Dukungan bagi Korban Bencana, Menpora Janjikan Distribusi Alat Olahraga Buatan Indonesia
Menteri Pemuda dan Olahraga (Menpora) Erick Thohir memastikan pemerintah menyiapkan bantuan peralatan olahraga untuk masyarakat di Aceh, Sumatera Utara, dan Sumatera Barat yang terdampak bencana alam. Bantuan tersebut akan disalurkan setelah proses pemulihan di wilayah-wilayah terdampak berjalan stabil.
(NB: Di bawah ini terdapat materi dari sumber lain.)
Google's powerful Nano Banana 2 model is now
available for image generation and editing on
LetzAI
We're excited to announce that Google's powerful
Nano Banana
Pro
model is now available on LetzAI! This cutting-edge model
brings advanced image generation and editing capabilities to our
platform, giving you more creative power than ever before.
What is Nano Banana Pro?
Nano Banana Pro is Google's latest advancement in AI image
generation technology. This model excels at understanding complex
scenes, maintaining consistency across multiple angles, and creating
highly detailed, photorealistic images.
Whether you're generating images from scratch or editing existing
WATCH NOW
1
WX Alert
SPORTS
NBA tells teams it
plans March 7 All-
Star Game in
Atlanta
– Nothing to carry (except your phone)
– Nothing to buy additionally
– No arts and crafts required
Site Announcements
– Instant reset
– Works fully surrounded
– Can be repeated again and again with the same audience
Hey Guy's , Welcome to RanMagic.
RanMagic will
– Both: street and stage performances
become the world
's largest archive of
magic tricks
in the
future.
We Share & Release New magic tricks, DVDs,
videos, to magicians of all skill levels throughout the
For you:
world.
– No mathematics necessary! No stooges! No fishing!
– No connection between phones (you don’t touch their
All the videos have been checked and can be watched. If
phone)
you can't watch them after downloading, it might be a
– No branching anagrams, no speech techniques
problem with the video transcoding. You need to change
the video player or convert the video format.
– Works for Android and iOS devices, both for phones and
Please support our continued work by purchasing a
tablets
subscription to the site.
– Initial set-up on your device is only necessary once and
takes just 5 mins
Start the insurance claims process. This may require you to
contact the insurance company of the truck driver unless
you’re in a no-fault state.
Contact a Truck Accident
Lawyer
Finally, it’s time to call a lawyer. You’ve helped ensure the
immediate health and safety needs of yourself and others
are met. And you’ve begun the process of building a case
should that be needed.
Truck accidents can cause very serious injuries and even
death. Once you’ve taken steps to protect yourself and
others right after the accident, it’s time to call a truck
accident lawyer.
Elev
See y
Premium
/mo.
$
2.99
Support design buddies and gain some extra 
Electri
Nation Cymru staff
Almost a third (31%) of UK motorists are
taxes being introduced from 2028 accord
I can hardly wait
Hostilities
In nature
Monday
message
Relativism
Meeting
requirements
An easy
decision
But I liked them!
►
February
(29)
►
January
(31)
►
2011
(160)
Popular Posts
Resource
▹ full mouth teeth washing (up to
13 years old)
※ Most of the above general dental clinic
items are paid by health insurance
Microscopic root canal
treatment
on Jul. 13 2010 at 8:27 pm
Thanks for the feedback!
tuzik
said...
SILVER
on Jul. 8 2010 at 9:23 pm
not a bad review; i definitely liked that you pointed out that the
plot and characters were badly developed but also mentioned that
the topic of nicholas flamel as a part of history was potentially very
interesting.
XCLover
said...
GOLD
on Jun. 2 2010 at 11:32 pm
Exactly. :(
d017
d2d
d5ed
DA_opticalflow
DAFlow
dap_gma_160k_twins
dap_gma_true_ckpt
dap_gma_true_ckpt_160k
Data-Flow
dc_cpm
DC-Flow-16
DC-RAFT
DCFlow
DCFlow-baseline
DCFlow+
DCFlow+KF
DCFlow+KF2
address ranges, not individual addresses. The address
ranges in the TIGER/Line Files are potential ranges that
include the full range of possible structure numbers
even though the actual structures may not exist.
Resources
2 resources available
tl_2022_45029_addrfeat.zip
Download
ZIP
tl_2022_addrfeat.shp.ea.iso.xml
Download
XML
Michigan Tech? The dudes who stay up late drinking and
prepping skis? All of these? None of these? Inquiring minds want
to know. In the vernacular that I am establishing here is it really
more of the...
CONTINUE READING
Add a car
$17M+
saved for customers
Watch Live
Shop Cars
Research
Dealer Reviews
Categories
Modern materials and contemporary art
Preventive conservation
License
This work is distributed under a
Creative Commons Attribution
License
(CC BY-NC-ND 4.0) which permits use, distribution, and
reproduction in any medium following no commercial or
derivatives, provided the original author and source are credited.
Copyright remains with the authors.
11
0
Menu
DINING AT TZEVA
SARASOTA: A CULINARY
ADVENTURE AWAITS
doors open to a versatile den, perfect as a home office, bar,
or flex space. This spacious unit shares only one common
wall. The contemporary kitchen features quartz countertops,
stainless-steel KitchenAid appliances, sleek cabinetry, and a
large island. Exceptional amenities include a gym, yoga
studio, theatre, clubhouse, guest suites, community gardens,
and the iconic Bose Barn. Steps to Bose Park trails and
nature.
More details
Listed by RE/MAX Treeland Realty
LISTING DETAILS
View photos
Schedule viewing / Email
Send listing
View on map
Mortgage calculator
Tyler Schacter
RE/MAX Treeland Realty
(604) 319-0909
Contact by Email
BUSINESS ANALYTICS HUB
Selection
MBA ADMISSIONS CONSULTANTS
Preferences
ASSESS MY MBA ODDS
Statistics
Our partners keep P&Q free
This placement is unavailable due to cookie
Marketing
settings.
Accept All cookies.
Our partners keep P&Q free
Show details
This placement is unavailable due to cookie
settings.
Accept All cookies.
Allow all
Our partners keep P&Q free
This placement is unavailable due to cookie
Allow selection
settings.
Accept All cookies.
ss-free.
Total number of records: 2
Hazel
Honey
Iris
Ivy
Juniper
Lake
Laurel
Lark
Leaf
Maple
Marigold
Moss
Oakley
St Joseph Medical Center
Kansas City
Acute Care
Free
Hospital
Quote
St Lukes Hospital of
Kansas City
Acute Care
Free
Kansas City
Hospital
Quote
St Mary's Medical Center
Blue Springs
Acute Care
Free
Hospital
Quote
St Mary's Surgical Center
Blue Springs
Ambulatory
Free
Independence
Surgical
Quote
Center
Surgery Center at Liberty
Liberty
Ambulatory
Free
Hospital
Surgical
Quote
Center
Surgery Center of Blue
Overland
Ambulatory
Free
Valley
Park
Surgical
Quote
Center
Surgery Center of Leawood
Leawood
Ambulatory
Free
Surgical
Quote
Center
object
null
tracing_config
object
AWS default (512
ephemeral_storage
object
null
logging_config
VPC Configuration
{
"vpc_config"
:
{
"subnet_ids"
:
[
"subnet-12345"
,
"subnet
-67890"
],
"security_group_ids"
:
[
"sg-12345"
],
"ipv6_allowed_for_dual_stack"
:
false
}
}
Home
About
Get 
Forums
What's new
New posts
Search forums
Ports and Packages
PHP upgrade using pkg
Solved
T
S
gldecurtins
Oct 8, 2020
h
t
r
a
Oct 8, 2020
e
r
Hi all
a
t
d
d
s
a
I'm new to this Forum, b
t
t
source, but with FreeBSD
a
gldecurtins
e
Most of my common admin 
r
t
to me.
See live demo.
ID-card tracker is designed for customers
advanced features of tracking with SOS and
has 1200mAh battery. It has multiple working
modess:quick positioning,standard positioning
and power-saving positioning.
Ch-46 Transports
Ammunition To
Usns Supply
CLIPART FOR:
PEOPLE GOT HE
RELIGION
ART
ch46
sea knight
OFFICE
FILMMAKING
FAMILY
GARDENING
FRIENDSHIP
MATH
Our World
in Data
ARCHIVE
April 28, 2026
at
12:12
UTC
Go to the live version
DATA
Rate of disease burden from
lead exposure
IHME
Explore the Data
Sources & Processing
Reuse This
Erick menyampaikan hal itu saat menjawab pertanyaan mengenai kondisi aset-aset olahraga di tiga provinsi tersebut pascabanjir dan tanah longsor yang menelan banyak korban jiwa.
"Nanti pascabencana, mungkin beberapa bulan ke depan kami mulai kembali membahagiakan para korban bencana, salah satunya dengan mendistribusikan alat-alat olahraga," ujar Erick Thohir dilansir Antara.
Menpora menyampaikan belasungkawa kepada seluruh keluarga korban dan menegaskan bahwa pemerintah pusat bersama pemerintah daerah kini sedang bekerja keras dalam penanganan darurat bencana. Ia berharap masa pemulihan dapat berjalan lancar sebelum bantuan tahap lanjutan diberikan.
Alat Olahraga Buatan Indonesia
Erick mengatakan bahwa bantuan yang akan dibagikan adalah peralatan olahraga yang seluruhnya merupakan produk dalam negeri.
"Kami sedang sisir dana buat tahun depan (2026) untuk bisa bagikan peralatan olahraga di daerah-daerah terdampak bencana," tegasnya.
Rencana tersebut telah disampaikan Erik kepada Menteri Dalam Negeri (Mendagri) Muhammad Tito Karnavian dan Menteri UMKM Maman Abdurrahman dalam pertemuan penandatanganan MoU terkait pengelolaan sarana-prasarana olahraga pusat dan daerah. Ia juga mengajak kedua menteri untuk turut terlibat dalam pembagian bantuan nantinya.
Fasilitas Olahraga Masuk Tahap Prioritas Lanjutan
Mendagri Tito Karnavian menilai bantuan fasilitas olahraga memang penting bagi warga terdampak, namun harus dilakukan setelah tahapan pemulihan prioritas dipenuhi.
Tahap pertama penanganan bencana adalah evakuasi korban serta penanganan pengungsian. Setelah itu, pemerintah akan memulihkan infrastruktur vital seperti jalan yang rusak, jembatan putus, dan fasilitas umum lainnya.
"Pembenahan fasilitas-fasilitas olahraga termasuk prioritas berikutnya. Kami pasti lakukan pendataan di tiga provinsi," kata Tito.
Ia menjelaskan semua bupati dan wali kota di daerah terdampak diwajibkan melakukan pendataan kebutuhan, lalu menentukan mana yang bisa ditangani daerah, provinsi, atau perlu dukungan penuh pemerintah pusat.
Dengan rencana ini, fasilitas olahraga di daerah terdampak diharapkan dapat kembali berfungsi setelah tahapan pemulihan selesai, sekaligus membantu masyarakat terutama anak muda tetap aktif dan bangkit kembali pascabencana.